#### DOCUMENT EXTRACT
Changed in version v1.2.0: The parameter name has been renamed as name_.

Changed in version v1.3.0: Implementation of explicit operation.

Changed in version v2.0.0: Introduction of conditional filters, logical expression and hierarchical structure. Introduction of autobinding for MAFwBaseModels

classmethod from_conf(name: str, conf: dict[str, Any]) Self[source]

Builds a Filter object from a steering file dictionary.

If the name is in dotted notation, then this should be corresponding to the table in the configuration file. If a default configuration is provided, this will be used as a starting point for the filter, and it will be updated by the actual configuration in conf.

In normal use, you would provide the specific configuration via the conf parameter.

See details in the class documentation

Parameters:
  • name (str) – The name of the filter in dotted notation.

  • conf (dict) – The configuration dictionary.

Returns:

A Filter object

Return type:

ModelFilter

static _create_condition_node_from_value(value: Any, field_name: str, node_name: str | None = None) ConditionNode[source]

Create a FilterCondition based on value type (backward compatibility).

#### DIRECTIVE A
Please reproduce the rows exactly, starting at the beginning of the rows and ending at the line that contains "Spanish 34 students", with both ends included. Leave the pictures out of your answer.

#### SUPPLIED RECORDS
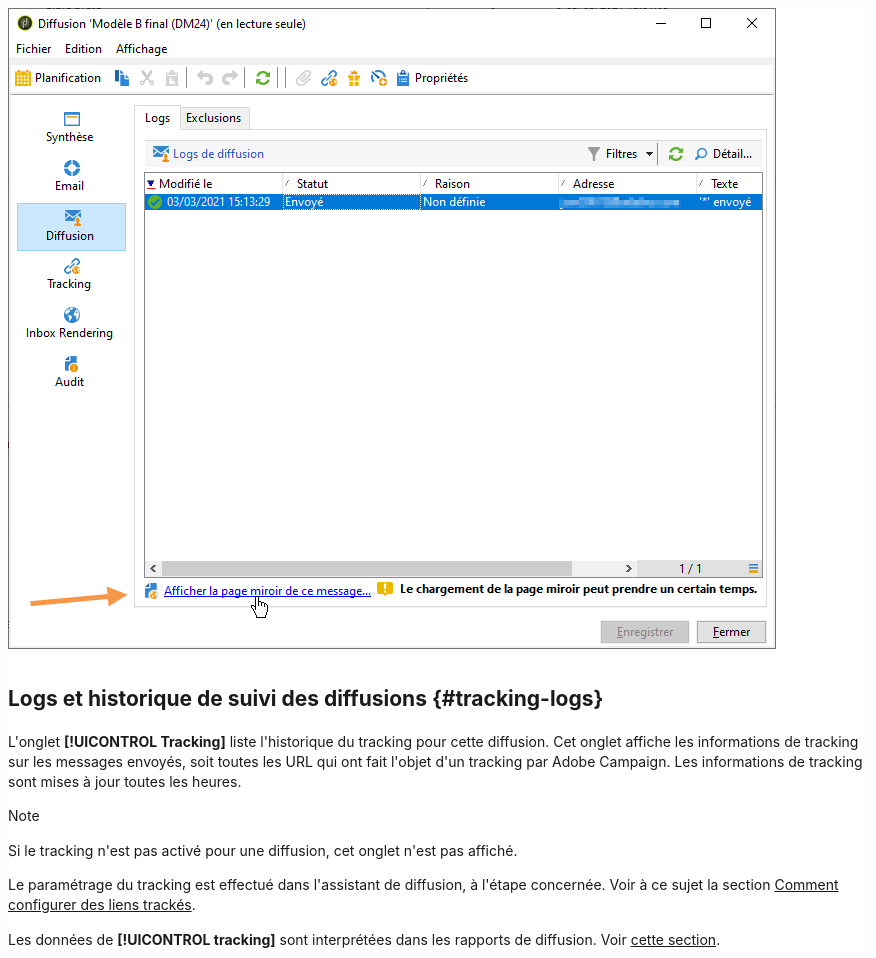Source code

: ![](assets/s_ncs_user_wizard_miror_page_link.png)

## Logs et historique de suivi des diffusions {#tracking-logs}

L&#39;onglet **[!UICONTROL Tracking]** liste l&#39;historique du tracking pour cette diffusion. Cet onglet affiche les informations de tracking sur les messages envoyés, soit toutes les URL qui ont fait l&#39;objet d&#39;un tracking par Adobe Campaign. Les informations de tracking sont mises à jour toutes les heures.

>[!NOTE]
>
>Si le tracking n&#39;est pas activé pour une diffusion, cet onglet n&#39;est pas affiché.

Le paramétrage du tracking est effectué dans l&#39;assistant de diffusion, à l&#39;étape concernée. Voir à ce sujet la section [Comment configurer des liens trackés](../../delivery/using/how-to-configure-tracked-links.md). 

Les données de **[!UICONTROL tracking]** sont interprétées dans les rapports de diffusion. Voir [cette section](../../reporting/using/delivery-reports.md).
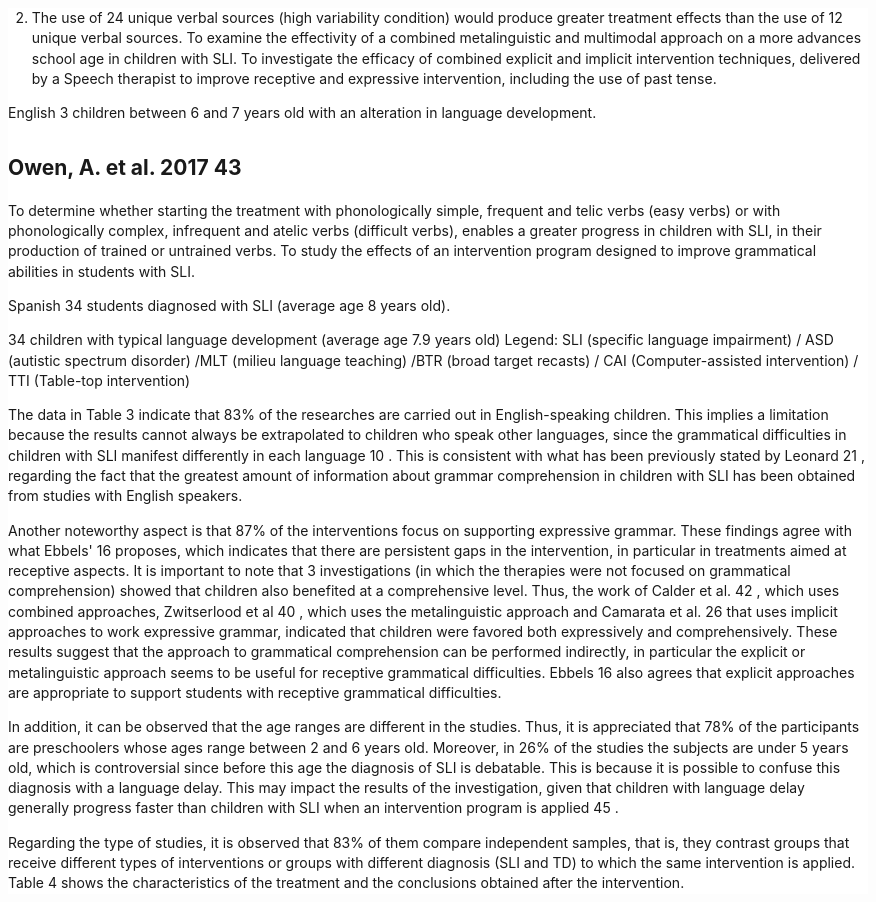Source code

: 2. The use of 24 unique verbal sources (high variability condition) would produce greater treatment effects than the use of 12 unique verbal sources. To examine the effectivity of a combined metalinguistic and multimodal approach on a more advances school age in children with SLI. To investigate the efficacy of combined explicit and implicit intervention techniques, delivered by a Speech therapist to improve receptive and expressive intervention, including the use of past tense.

English 3 children between 6 and 7 years old with an alteration in language development.


## Owen, A. et al. 2017 43

To determine whether starting the treatment with phonologically simple, frequent and telic verbs (easy verbs) or with phonologically complex, infrequent and atelic verbs (difficult verbs), enables a greater progress in children with SLI, in their production of trained or untrained verbs. To study the effects of an intervention program designed to improve grammatical abilities in students with SLI.

Spanish 34 students diagnosed with SLI (average age 8 years old).

34 children with typical language development (average age 7.9 years old) Legend: SLI (specific language impairment) / ASD (autistic spectrum disorder) /MLT (milieu language teaching) /BTR (broad target recasts) / CAI (Computer-assisted intervention) / TTI (Table-top intervention)

The data in Table 3 indicate that 83% of the researches are carried out in English-speaking children. This implies a limitation because the results cannot always be extrapolated to children who speak other languages, since the grammatical difficulties in children with SLI manifest differently in each language 10 . This is consistent with what has been previously stated by Leonard 21 , regarding the fact that the greatest amount of information about grammar comprehension in children with SLI has been obtained from studies with English speakers.

Another noteworthy aspect is that 87% of the interventions focus on supporting expressive grammar. These findings agree with what Ebbels' 16 proposes, which indicates that there are persistent gaps in the intervention, in particular in treatments aimed at receptive aspects. It is important to note that 3 investigations (in which the therapies were not focused on grammatical comprehension) showed that children also benefited at a comprehensive level. Thus, the work of Calder et al. 42 , which uses combined approaches, Zwitserlood et al 40 , which uses the metalinguistic approach and Camarata et al. 26 that uses implicit approaches to work expressive grammar, indicated that children were favored both expressively and comprehensively. These results suggest that the approach to grammatical comprehension can be performed indirectly, in particular the explicit or metalinguistic approach seems to be useful for receptive grammatical difficulties. Ebbels 16 also agrees that explicit approaches are appropriate to support students with receptive grammatical difficulties.

In addition, it can be observed that the age ranges are different in the studies. Thus, it is appreciated that 78% of the participants are preschoolers whose ages range between 2 and 6 years old. Moreover, in 26% of the studies the subjects are under 5 years old, which is controversial since before this age the diagnosis of SLI is debatable. This is because it is possible to confuse this diagnosis with a language delay. This may impact the results of the investigation, given that children with language delay generally progress faster than children with SLI when an intervention program is applied 45 .

Regarding the type of studies, it is observed that 83% of them compare independent samples, that is, they contrast groups that receive different types of interventions or groups with different diagnosis (SLI and TD) to which the same intervention is applied. Table 4 shows the characteristics of the treatment and the conclusions obtained after the intervention.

#### DIRECTIVE B
Rewrite the documentation excerpt, starting at "Changed in version v1.3.0: Implementation" and ending at "steering file dictionary.", swapping "autobinding" for "automatic binding".

#### TASK RESULT A
Source code

: ![](assets/s_ncs_user_wizard_miror_page_link.png)

## Logs et historique de suivi des diffusions {#tracking-logs}

L&#39;onglet **[!UICONTROL Tracking]** liste l&#39;historique du tracking pour cette diffusion. Cet onglet affiche les informations de tracking sur les messages envoyés, soit toutes les URL qui ont fait l&#39;objet d&#39;un tracking par Adobe Campaign. Les informations de tracking sont mises à jour toutes les heures.

>[!NOTE]
>
>Si le tracking n&#39;est pas activé pour une diffusion, cet onglet n&#39;est pas affiché.

Le paramétrage du tracking est effectué dans l&#39;assistant de diffusion, à l&#39;étape concernée. Voir à ce sujet la section [Comment configurer des liens trackés](../../delivery/using/how-to-configure-tracked-links.md). 

Les données de **[!UICONTROL tracking]** sont interprétées dans les rapports de diffusion. Voir [cette section](../../reporting/using/delivery-reports.md).
Source code

: 2. The use of 24 unique verbal sources (high variability condition) would produce greater treatment effects than the use of 12 unique verbal sources. To examine the effectivity of a combined metalinguistic and multimodal approach on a more advances school age in children with SLI. To investigate the efficacy of combined explicit and implicit intervention techniques, delivered by a Speech therapist to improve receptive and expressive intervention, including the use of past tense.

English 3 children between 6 and 7 years old with an alteration in language development.


## Owen, A. et al. 2017 43

To determine whether starting the treatment with phonologically simple, frequent and telic verbs (easy verbs) or with phonologically complex, infrequent and atelic verbs (difficult verbs), enables a greater progress in children with SLI, in their production of trained or untrained verbs. To study the effects of an intervention program designed to improve grammatical abilities in students with SLI.

Spanish 34 students diagnosed with SLI (average age 8 years old).

#### TASK RESULT B
Changed in version v1.3.0: Implementation of explicit operation.

Changed in version v2.0.0: Introduction of conditional filters, logical expression and hierarchical structure. Introduction of automatic binding for MAFwBaseModels

classmethod from_conf(name: str, conf: dict[str, Any]) Self[source]

Builds a Filter object from a steering file dictionary.